To make the pasta divide the dough into 4 pieces and roll each piece into a sausage, around 1cm thick. Cut the sausage into roughly 2cm long pieces, then take each piece and push it down the back of a fork, to create the ridges. If you have a gnocchi board, you can use this instead. Toss the shaped pasta in a little more of the semolina or flour, then leave to dry out slightly whilst you prepare the sauce.
Prep the squid and lightly score the surface with straight vertical lines. Cut it into pieces a similar size to the pasta, around 2cm squares, and lightly season with salt.
Prepare a saucepan of boiling, well salted water for the pasta. In a frying pan on a high heat add a good amount of olive oil and fry off the squid score side up for a couple of minutes, then put to one side. In the same frying pan, place the tomatoes face down in the pan on a high heat, and cook until they begin to colour.
Add back to the frying pan the squid, add the garlic and season with salt and pepper. Fry off for a couple of minutes then add the white wine and the saffron. Start to cook the pasta, when it floats in the boiling water add to the frying pan with some of the pasta cooking water, some more olive oil, the chopped parsley, and the zest of a lemon.
Toss everything together and taste to see if any further seasoning or lemon juice is needed.
Pea gnocchi with pistachio pesto
Swapping potatoes for peas makes for a verdant and bright gnocchi that pairs perfectly with pistachio pesto
Pea gnocchi with pistachio pesto
Preparation time 15 minutes
Cooking time 4 minutes
Gnocchi is traditionally made with potatoes, but there are plenty of other vegetables that can be used in the dough to create something delicious.
At Pophams they let the seasons dictate play – gnocchi is made from the glut of pumpkins in the autumn, parsnips in the winter and peas once the springtime rolls in. If you can get your hands on fresh British peas they work a treat, but fear not if you can't – frozen works just as well.
For a finishing touch, add some ruffles of mortadella – a nod to the classic pairing of peas and ham.
Pea gnocchi dough:
200g frozen peas, defrosted
1 egg yolk
300g 00 flour
Large pinch of salt
30g peeled pistachios
½ clove garlic
150g good olive oil
30g parmesan grated
Burrata or mozzarella
In a food processor, blend the peas with the egg yolk, water and a large pinch of salt. Once fully combined, add the flour and pulse until it comes together as a dough.

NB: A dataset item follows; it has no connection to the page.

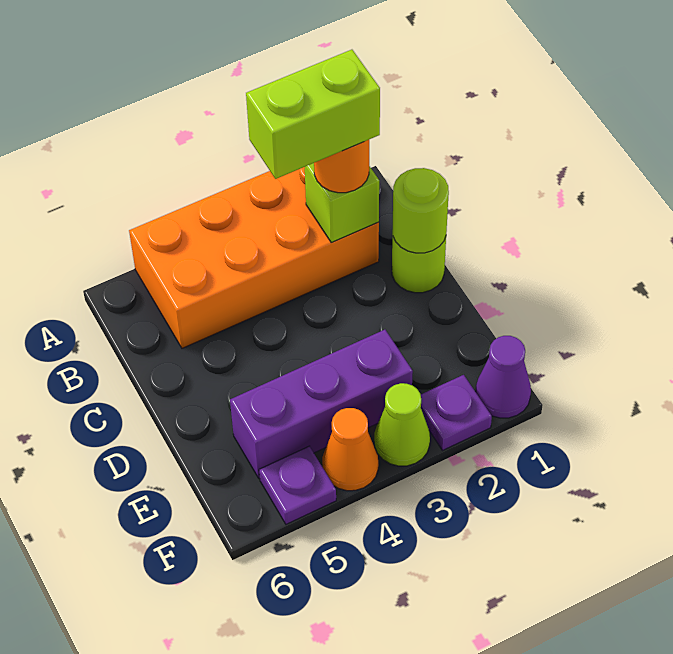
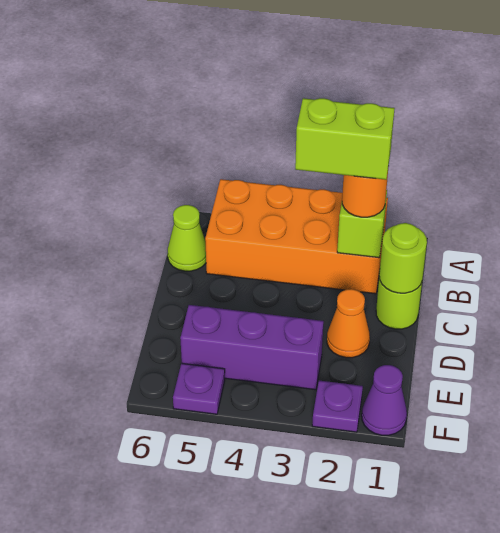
lime cone F3 level 1 -> lime cone B6 level 1
orange cone F4 level 1 -> orange cone D2 level 1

Divide the dough roughly into 4 and roll out to a sausage shape, around 1cm thick, adding more flour if the dough is sticking. Use a cutlery knife to divide into small gnocchi-size pieces.
Make the pesto by blending the pistachios, garlic and a pinch of salt. Once broken down, add the basil leaves. Gradually drizzle in the oil and finally add the grated parmesan.
Cook the gnocchi in heavily salted water for 3-4 minutes until they rise to the top and have a nice soft texture. Add to a pan with the pesto, a handful more peas and some of the pasta water, and warm on a gentle heat so as not to discolour the pesto. Taste to check if it needs any more salt or pepper.
Serve and top with fresh burrata or mozzarella, mortadella and some lemon zest.